__TASK REQUIREMENTS__.
Print the line containing "line: (1461, 649)" and every line after it exactly as written, through the end of the records.

PROVIDED MATERIAL Start Marker

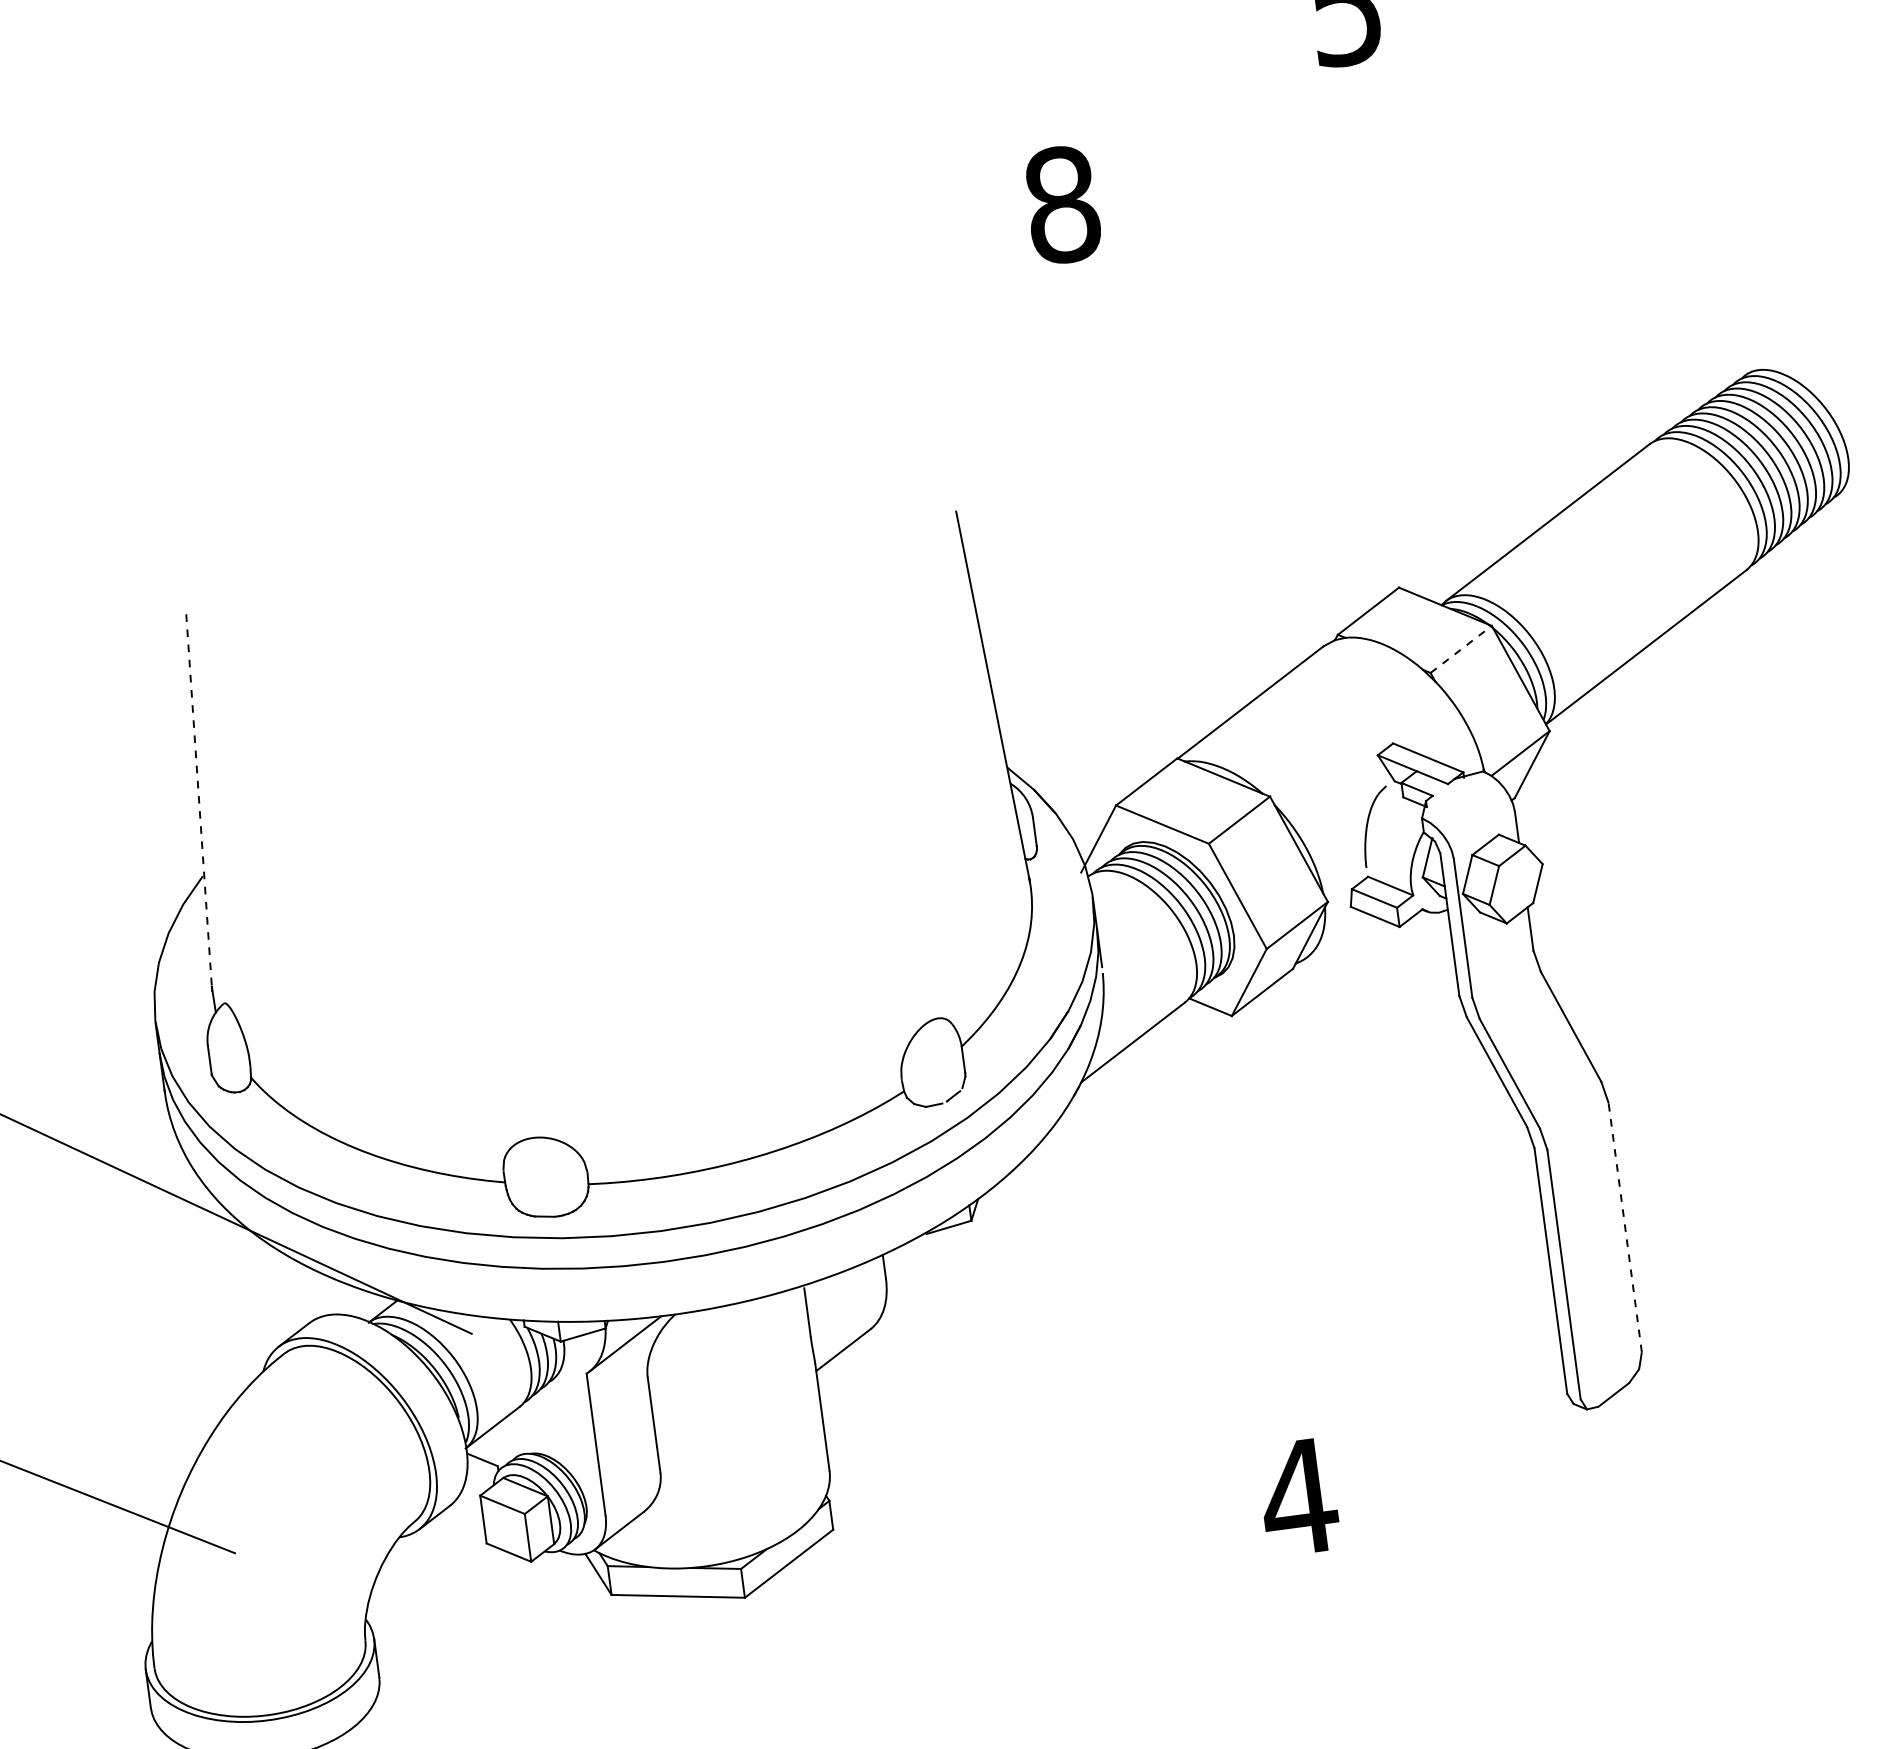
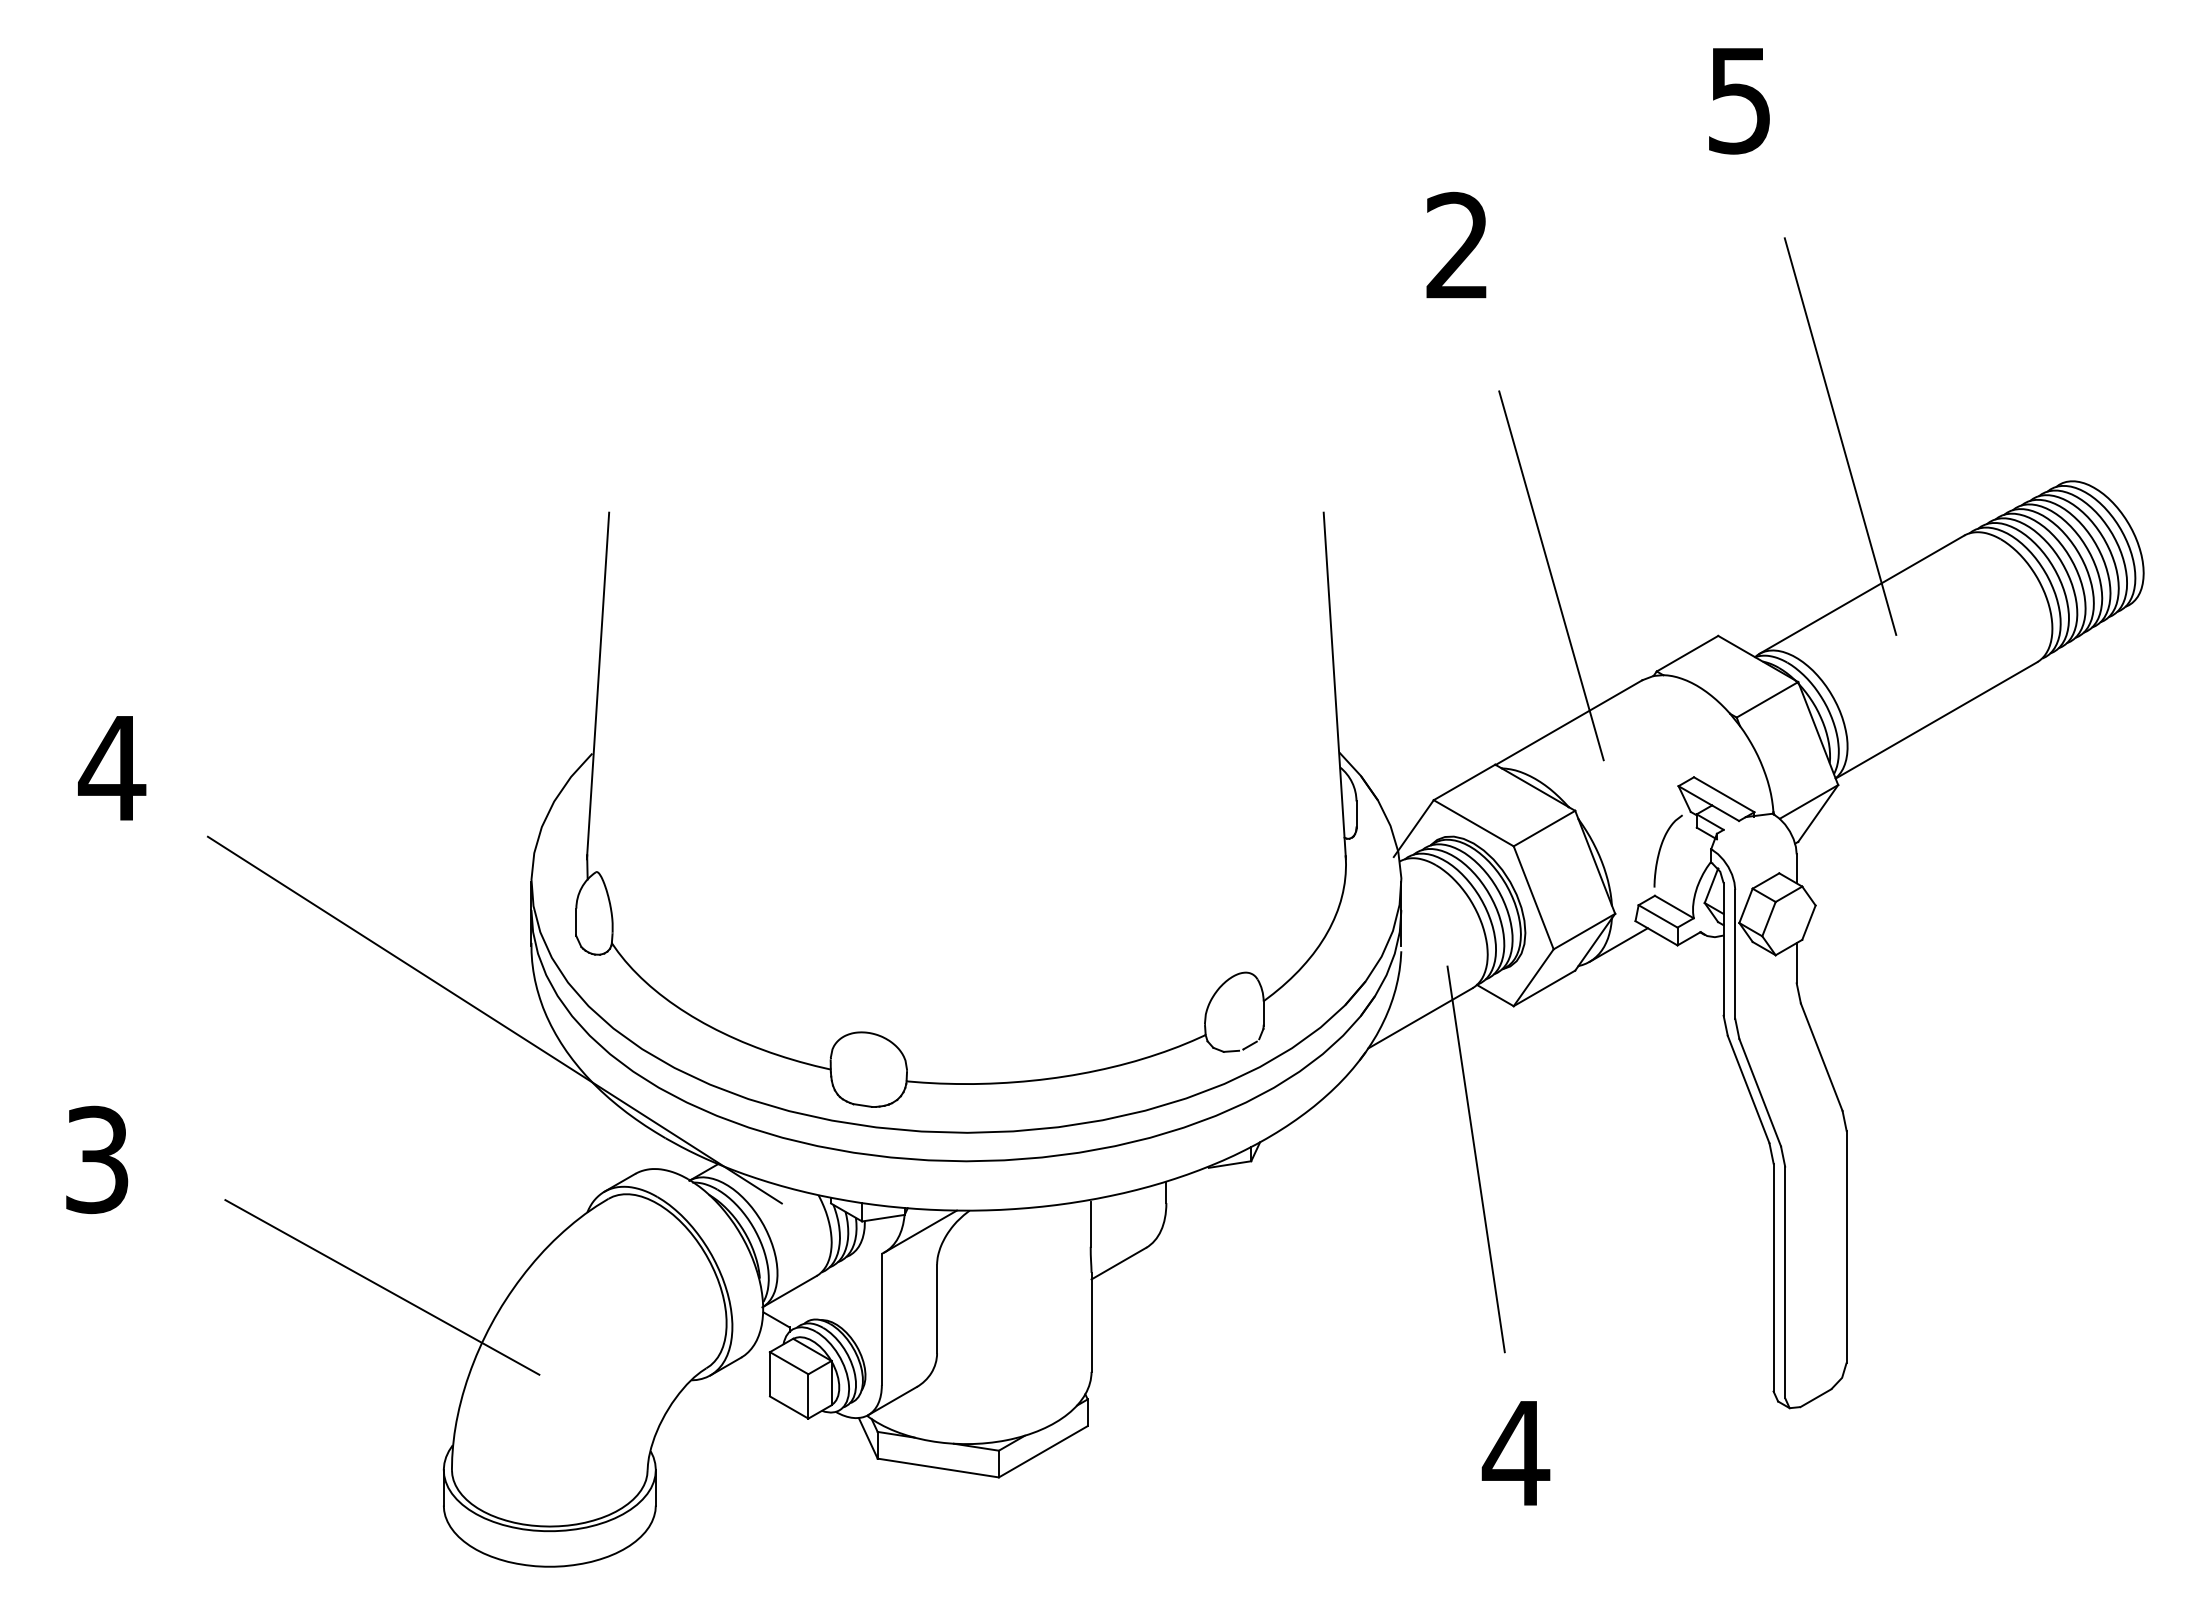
text: (1061, 204) -> (1457, 245), 8 -> 2
line: (1502, 355) -> (1840, 436), added
line: (1210, 546) -> (1551, 575), added
line: (1461, 649) -> (1767, 699), dashed -> solid
line: (199, 802) -> (598, 685), dashed -> solid
line: (1335, 934) -> (1618, 944), added
line: (1212, 1186) -> (1475, 1159), added
line: (1624, 1227) -> (1846, 1246), dashed -> solid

PROVIDED MATERIAL End Marker

__EXERCISE OUTPUT__.
line: (1461, 649) -> (1767, 699), dashed -> solid
line: (199, 802) -> (598, 685), dashed -> solid
line: (1335, 934) -> (1618, 944), added
line: (1212, 1186) -> (1475, 1159), added
line: (1624, 1227) -> (1846, 1246), dashed -> solid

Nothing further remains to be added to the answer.